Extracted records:
◇ ◇ ◇ ◇

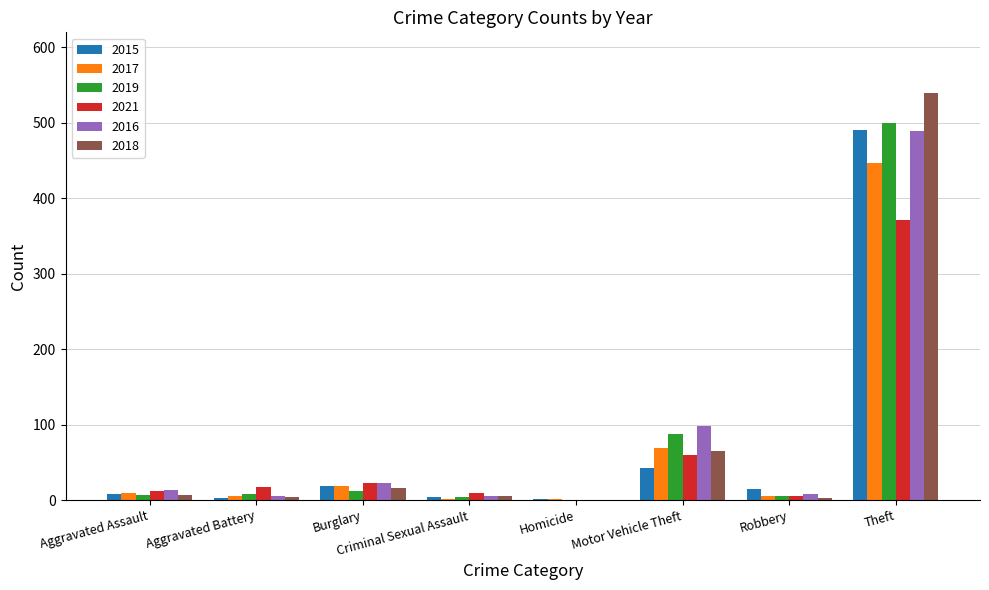

True or false: 2015 has a value of 15 at Robbery.

True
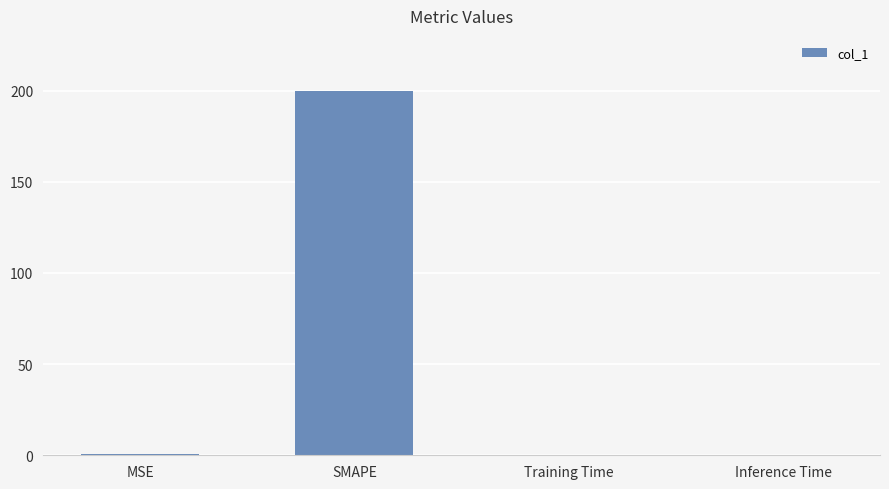

The value at SMAPE is 45.5. True or false?

False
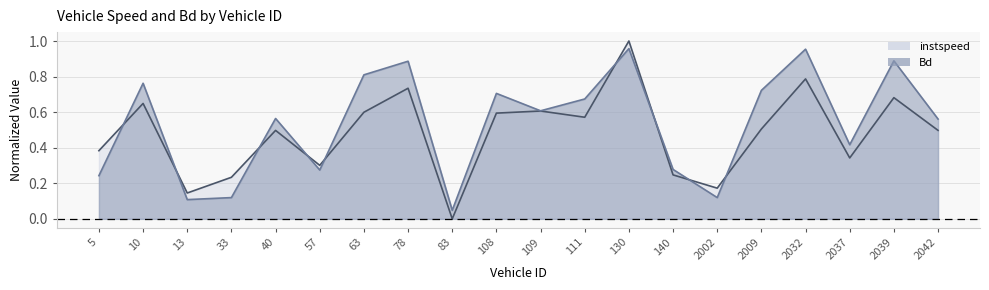

Is the value of Bd at 109 greater than the value of instspeed at 83?

Yes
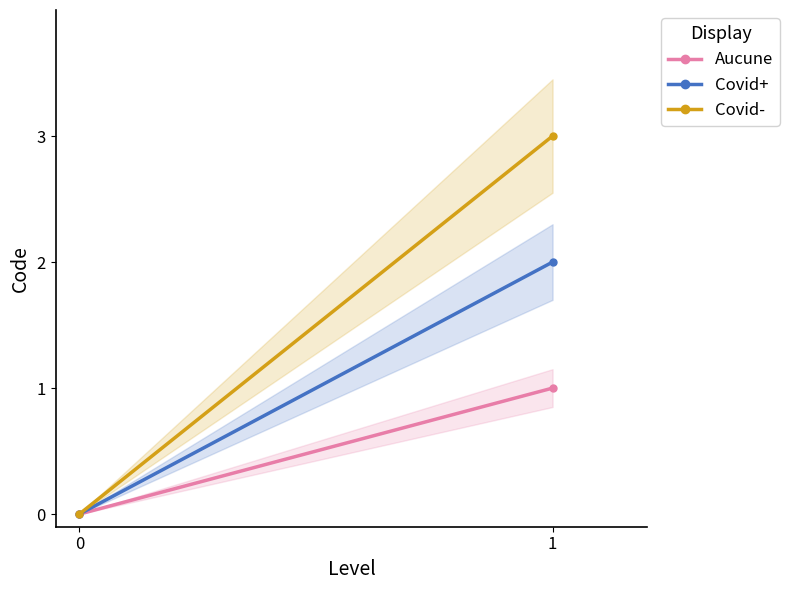

How many lines are shown in the chart?

3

◇ ◇ ◇ ◇

● **WORK ITEM**: Please quote all of the data above verbatim, leaving the pictures out.

● **TASK ANSWER**:
True or false: 2015 has a value of 15 at Robbery.

True

The value at SMAPE is 45.5. True or false?

False

Is the value of Bd at 109 greater than the value of instspeed at 83?

Yes

How many lines are shown in the chart?

3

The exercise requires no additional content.